Dataset extract →
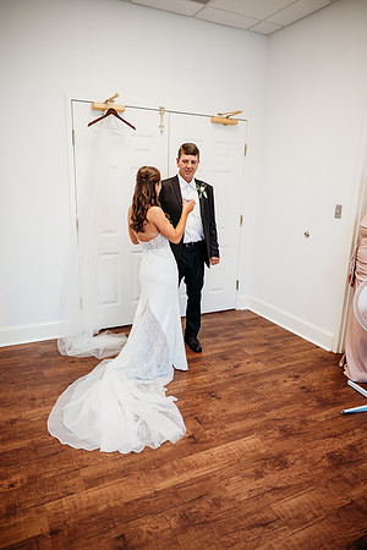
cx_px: 184
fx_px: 367
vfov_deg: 73.7
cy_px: 275
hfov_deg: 53.1
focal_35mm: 24
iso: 320
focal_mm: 24
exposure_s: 1/160
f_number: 2.5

Your objective → I would like the data above transcribed exactly, with its pictures left out.

Answer space →
cx_px: 184
fx_px: 367
vfov_deg: 73.7
cy_px: 275
hfov_deg: 53.1
focal_35mm: 24
iso: 320
focal_mm: 24
exposure_s: 1/160
f_number: 2.5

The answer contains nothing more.